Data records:

· · · · · · ·

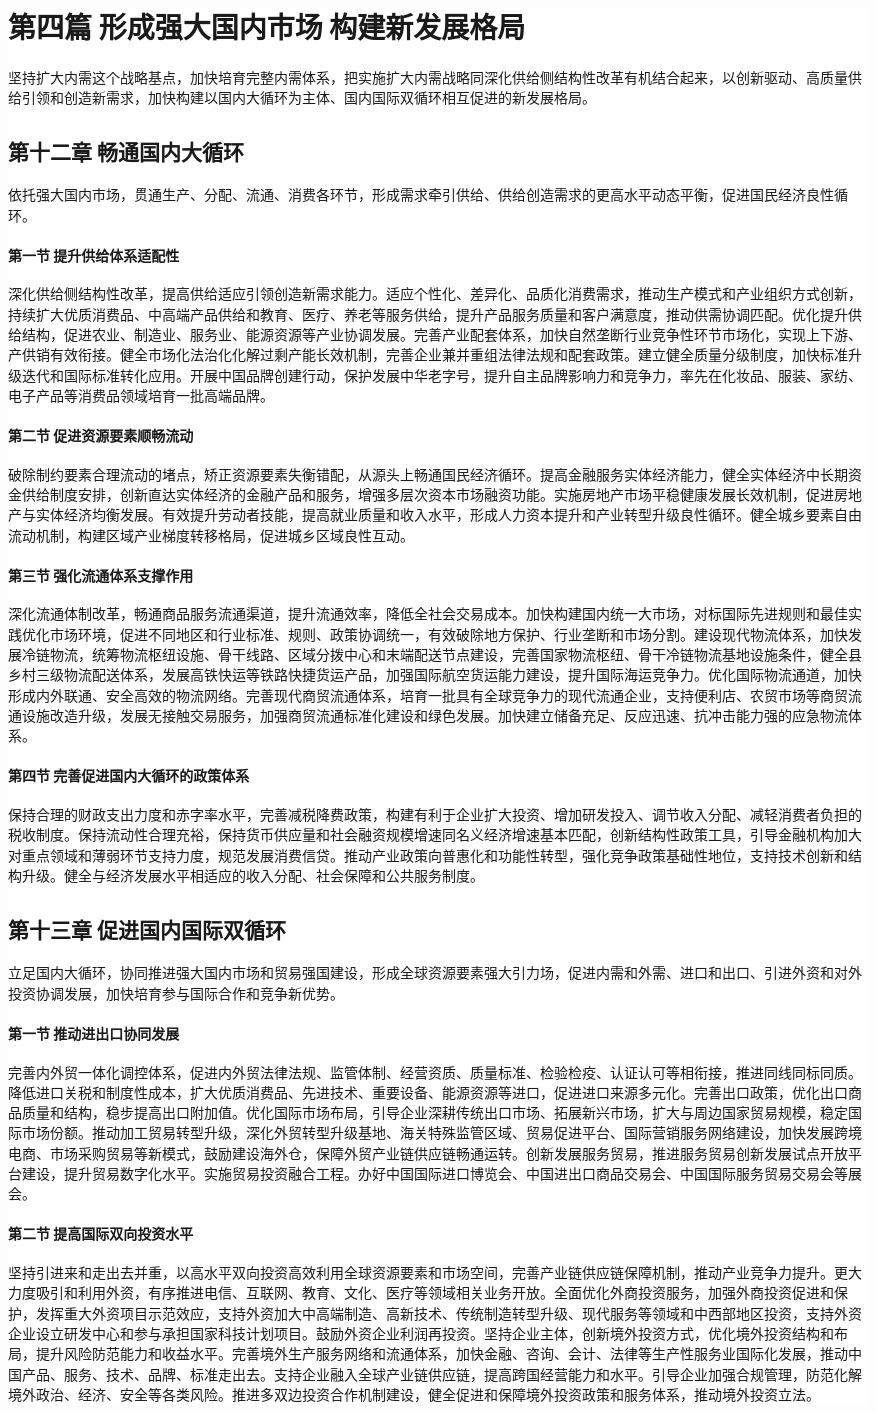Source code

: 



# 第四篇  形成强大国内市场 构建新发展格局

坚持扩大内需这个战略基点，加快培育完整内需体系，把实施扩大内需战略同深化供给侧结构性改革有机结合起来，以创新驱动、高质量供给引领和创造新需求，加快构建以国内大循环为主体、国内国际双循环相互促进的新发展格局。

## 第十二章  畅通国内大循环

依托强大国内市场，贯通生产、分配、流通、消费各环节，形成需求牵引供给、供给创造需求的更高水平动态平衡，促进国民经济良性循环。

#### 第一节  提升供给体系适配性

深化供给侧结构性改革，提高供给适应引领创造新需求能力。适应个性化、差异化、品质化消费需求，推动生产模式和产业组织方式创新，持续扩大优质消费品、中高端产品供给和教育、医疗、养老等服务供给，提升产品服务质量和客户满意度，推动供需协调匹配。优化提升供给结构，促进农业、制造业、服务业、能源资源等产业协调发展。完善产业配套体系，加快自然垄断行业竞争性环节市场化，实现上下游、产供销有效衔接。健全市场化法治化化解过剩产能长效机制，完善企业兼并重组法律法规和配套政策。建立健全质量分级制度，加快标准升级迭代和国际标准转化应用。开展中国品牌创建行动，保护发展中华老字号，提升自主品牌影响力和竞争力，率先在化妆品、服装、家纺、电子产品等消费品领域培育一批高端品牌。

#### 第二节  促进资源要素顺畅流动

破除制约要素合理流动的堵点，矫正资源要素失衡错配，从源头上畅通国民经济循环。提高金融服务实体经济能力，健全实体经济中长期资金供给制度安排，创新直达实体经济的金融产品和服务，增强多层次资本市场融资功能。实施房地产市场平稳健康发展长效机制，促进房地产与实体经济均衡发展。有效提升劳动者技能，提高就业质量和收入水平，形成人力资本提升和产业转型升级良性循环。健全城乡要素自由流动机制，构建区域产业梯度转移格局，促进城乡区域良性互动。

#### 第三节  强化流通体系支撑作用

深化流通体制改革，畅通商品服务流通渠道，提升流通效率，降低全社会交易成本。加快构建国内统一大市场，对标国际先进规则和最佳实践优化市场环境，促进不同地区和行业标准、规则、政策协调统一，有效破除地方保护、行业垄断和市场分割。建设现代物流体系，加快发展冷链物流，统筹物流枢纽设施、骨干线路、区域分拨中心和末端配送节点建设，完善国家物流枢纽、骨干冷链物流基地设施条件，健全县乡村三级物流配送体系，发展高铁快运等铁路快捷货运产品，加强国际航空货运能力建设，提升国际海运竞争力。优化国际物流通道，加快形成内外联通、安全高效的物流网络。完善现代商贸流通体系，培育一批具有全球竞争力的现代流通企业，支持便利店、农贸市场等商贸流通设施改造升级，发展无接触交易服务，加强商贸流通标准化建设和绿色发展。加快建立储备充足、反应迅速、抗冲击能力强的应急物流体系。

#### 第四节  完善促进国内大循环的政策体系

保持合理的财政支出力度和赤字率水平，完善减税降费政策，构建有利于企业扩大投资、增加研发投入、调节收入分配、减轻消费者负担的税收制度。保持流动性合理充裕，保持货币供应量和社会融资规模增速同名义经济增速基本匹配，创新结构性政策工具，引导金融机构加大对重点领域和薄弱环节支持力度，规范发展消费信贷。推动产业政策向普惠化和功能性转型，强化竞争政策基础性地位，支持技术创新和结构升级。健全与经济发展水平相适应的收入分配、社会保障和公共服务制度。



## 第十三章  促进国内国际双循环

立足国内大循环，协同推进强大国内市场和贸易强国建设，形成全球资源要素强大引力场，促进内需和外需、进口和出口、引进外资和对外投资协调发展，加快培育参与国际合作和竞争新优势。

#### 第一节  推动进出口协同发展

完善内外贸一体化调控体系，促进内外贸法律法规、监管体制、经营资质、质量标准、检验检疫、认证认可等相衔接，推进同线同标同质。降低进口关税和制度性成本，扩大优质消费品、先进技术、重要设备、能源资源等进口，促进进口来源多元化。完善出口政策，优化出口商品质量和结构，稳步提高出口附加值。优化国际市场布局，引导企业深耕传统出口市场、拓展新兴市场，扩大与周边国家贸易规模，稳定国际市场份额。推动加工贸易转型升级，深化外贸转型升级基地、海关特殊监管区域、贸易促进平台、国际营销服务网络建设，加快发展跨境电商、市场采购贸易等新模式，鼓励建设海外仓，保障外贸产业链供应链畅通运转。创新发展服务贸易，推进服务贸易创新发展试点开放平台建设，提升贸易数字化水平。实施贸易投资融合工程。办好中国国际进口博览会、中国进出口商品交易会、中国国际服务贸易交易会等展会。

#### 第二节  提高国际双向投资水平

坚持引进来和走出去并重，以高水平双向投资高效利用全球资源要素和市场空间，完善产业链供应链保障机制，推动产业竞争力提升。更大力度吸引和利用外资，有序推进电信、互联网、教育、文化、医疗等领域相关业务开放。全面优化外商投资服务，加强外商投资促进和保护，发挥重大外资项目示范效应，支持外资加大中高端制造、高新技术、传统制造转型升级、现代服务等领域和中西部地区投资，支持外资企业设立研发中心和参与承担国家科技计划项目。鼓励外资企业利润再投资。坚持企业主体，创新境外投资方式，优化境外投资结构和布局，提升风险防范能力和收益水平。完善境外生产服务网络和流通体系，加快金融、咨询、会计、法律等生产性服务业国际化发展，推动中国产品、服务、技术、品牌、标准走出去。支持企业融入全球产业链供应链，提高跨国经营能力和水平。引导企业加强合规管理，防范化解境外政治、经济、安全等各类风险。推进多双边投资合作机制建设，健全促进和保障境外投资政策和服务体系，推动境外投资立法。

· · · · · · ·

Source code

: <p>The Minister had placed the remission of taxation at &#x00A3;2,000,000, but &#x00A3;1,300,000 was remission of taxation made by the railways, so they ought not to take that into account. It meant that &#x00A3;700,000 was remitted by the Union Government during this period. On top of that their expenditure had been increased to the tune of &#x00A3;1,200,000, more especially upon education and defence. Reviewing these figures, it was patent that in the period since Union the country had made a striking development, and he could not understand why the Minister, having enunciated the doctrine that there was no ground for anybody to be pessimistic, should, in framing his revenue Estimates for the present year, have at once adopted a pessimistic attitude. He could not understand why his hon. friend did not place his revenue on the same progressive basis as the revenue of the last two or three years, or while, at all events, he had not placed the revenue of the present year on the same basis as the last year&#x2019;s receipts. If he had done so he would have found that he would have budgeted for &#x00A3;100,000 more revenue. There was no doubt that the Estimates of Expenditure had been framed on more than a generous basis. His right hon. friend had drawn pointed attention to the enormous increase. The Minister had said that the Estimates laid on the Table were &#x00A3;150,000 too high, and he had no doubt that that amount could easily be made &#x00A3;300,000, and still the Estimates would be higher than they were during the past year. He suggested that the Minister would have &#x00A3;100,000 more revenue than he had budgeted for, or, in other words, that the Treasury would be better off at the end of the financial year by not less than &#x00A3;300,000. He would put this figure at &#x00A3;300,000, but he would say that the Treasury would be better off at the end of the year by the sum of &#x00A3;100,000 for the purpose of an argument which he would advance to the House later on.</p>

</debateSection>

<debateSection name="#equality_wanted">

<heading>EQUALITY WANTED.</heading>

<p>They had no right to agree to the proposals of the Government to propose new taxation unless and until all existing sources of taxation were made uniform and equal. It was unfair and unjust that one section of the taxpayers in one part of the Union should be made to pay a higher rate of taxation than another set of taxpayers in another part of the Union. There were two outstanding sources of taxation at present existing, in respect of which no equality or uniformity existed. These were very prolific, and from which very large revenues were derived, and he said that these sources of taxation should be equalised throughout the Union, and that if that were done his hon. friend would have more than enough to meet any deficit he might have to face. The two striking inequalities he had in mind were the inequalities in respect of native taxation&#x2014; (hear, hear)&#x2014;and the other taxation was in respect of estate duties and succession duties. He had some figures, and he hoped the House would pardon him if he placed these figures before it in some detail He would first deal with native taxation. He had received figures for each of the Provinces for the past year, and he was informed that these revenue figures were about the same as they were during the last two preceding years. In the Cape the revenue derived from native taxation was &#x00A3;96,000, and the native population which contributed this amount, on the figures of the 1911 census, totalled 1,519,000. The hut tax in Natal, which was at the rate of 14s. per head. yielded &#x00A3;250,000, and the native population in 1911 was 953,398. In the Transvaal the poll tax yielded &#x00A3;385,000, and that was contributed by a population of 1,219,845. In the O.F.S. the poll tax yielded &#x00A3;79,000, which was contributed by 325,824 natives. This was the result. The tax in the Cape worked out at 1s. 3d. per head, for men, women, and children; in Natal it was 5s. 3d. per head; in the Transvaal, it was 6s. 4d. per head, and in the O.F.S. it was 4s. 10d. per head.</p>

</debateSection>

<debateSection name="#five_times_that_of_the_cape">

· · · · · · ·

• Task instructions
Pick out the lines above containing the word "debateSection", then copy them.

• Written solution
</debateSection>
<debateSection name="#equality_wanted">
</debateSection>
<debateSection name="#five_times_that_of_the_cape">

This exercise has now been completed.